*Document extract*:
──────────────────────────────
It's been a little over a year since the housing market hit the skids. The U.S. Census Bureau marked November 2005 as the beginning of the slide, and throughout 2006 new-home sales steadily lost ground, dropping about 20 percent nationwide. Toward the end of 2006, inventories were up an alarming 35 percent from the previous year as short-term investors rushed for the exits. Although interest rates have plateaued and the economy remains healthy, we've yet to see whether the landing will be hard, soft, or somewhere in between.
It took the big national builders a little too long to realize the party was winding down. Panic-stricken, they are putting on the brakes, dumping land, postponing planned subdivisions, and offering buyer incentives. Architects have cause for concern too. Falling existing-home values have taken consumers hostage psychologically as they wait for the market to bottom out. And it means less equity for owners who want to trade up to their dream home.
But there is an upside to this inevitable downdraft. Thankfully, the real estate market has rid itself of house-flippers seeking a quick profit. Gone, too, is the frenzy that turned buying and selling into a competitive sport—and the irritating subject of every dinner-party conversation. It's a relief for middle-income Americans who are being priced out of their neighborhoods. And a saturated market means the cost of building materials will likely come down. Frankly, some calm is welcome.
“It's a strange downturn,” says Chris Lessard, AIA, founding principal and CEO of Lessard Group, Vienna, Va. “Everyone is so calm. The reason is that the demographics are overwhelmingly in favor of housing demand, and the numbers on job creation are promising. The price is the problem. We know the market is there, but we have to adjust our pricing.”
──────────────────────────────
*Supplied records*:
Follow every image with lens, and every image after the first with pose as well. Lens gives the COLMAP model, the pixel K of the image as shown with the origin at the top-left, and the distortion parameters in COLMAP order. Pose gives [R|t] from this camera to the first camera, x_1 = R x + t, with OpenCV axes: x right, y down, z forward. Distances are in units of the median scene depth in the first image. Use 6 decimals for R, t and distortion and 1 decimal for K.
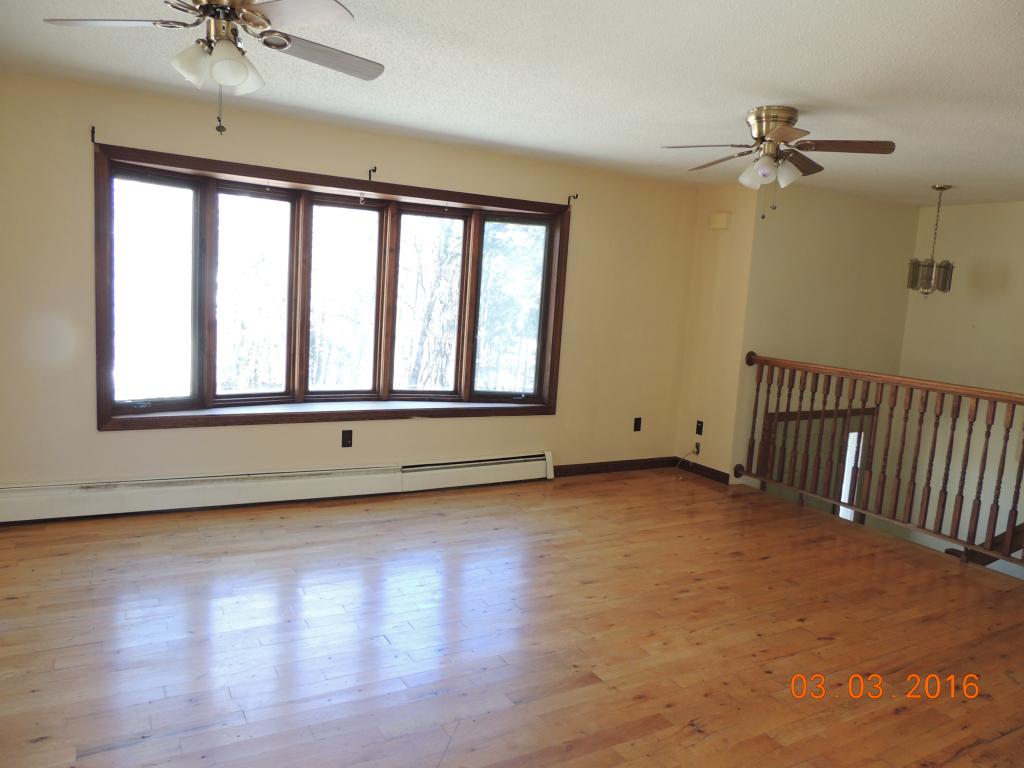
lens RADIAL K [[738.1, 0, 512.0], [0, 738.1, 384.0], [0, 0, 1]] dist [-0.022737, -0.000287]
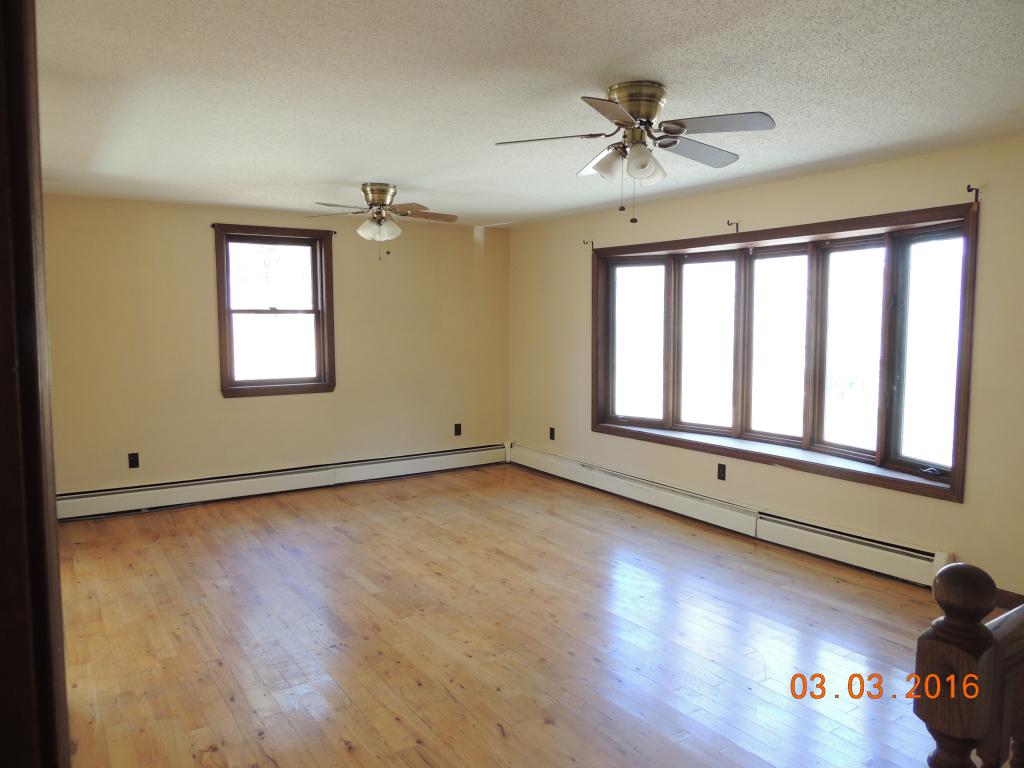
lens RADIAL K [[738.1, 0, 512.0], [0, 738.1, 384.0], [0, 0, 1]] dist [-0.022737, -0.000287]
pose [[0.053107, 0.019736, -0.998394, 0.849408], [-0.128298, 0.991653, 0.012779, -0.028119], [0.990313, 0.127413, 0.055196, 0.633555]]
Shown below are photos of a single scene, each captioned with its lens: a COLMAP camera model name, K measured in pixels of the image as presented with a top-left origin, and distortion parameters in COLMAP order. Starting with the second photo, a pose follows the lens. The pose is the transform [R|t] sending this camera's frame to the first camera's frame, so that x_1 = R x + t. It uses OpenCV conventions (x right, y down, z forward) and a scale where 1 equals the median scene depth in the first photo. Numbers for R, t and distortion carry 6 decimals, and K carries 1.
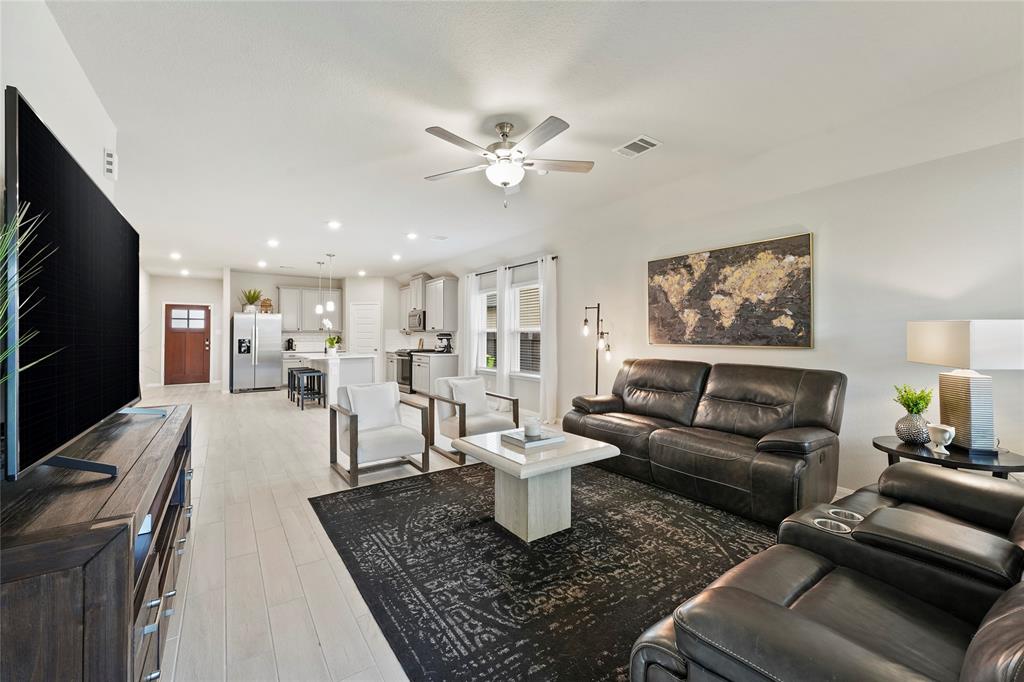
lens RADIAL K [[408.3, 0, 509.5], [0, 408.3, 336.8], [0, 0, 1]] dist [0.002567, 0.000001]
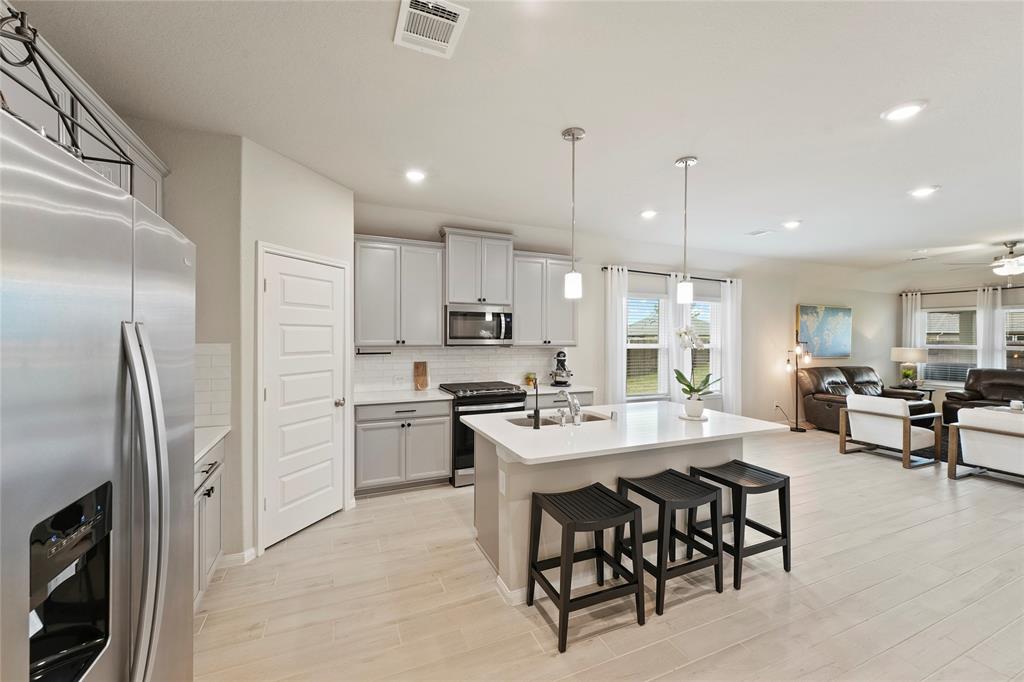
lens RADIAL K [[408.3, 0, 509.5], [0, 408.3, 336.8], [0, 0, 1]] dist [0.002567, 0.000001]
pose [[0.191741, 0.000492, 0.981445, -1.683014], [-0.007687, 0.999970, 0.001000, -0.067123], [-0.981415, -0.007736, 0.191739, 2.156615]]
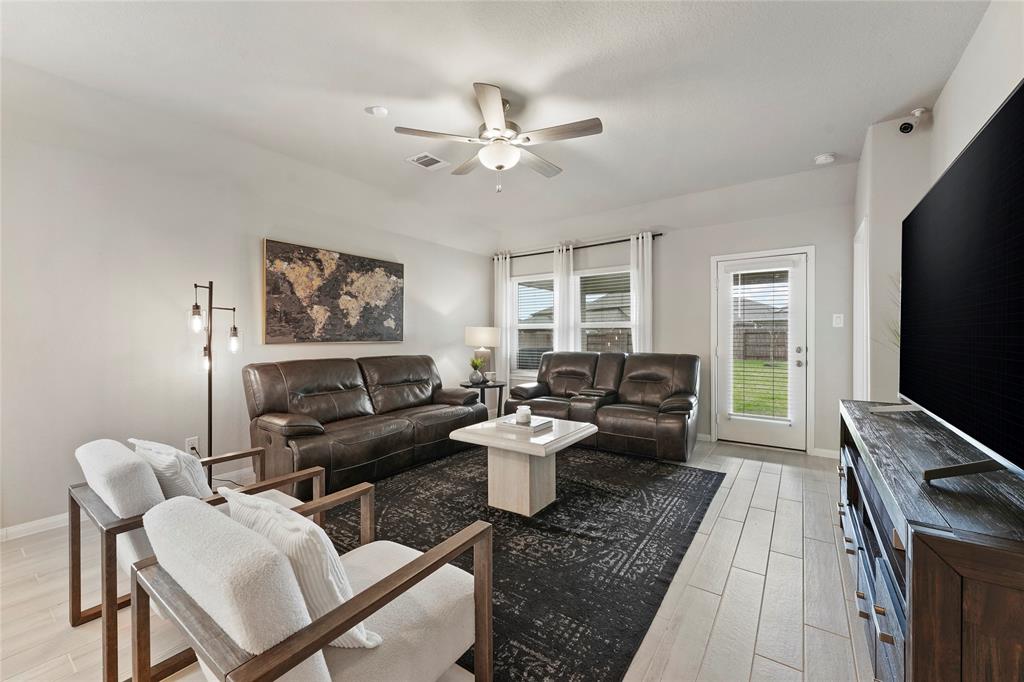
──────────────────────────────
*Brief A*:
Decide whether each statement agrees with the passage on the housing slump, answering yes or no and quoting the words of the passage that decide it. (i) New-home sales fell about 20 percent nationwide during 2006. (ii) Interest rates have kept rising. (iii) Chris Lessard says the problem is a lack of demand for housing.
*Brief B*:
Reproduce word for word the part of the passage on the housing slump between "It's been a" and "somewhere in between.", inclusive.

*Answer A*:
(i) Yes: "throughout 2006 new-home sales steadily lost ground, dropping about 20 percent nationwide"
(ii) No: "interest rates have plateaued"
(iii) No: "The price is the problem. We know the market is there"

*Answer B*:
It's been a little over a year since the housing market hit the skids. The U.S. Census Bureau marked November 2005 as the beginning of the slide, and throughout 2006 new-home sales steadily lost ground, dropping about 20 percent nationwide. Toward the end of 2006, inventories were up an alarming 35 percent from the previous year as short-term investors rushed for the exits. Although interest rates have plateaued and the economy remains healthy, we've yet to see whether the landing will be hard, soft, or somewhere in between.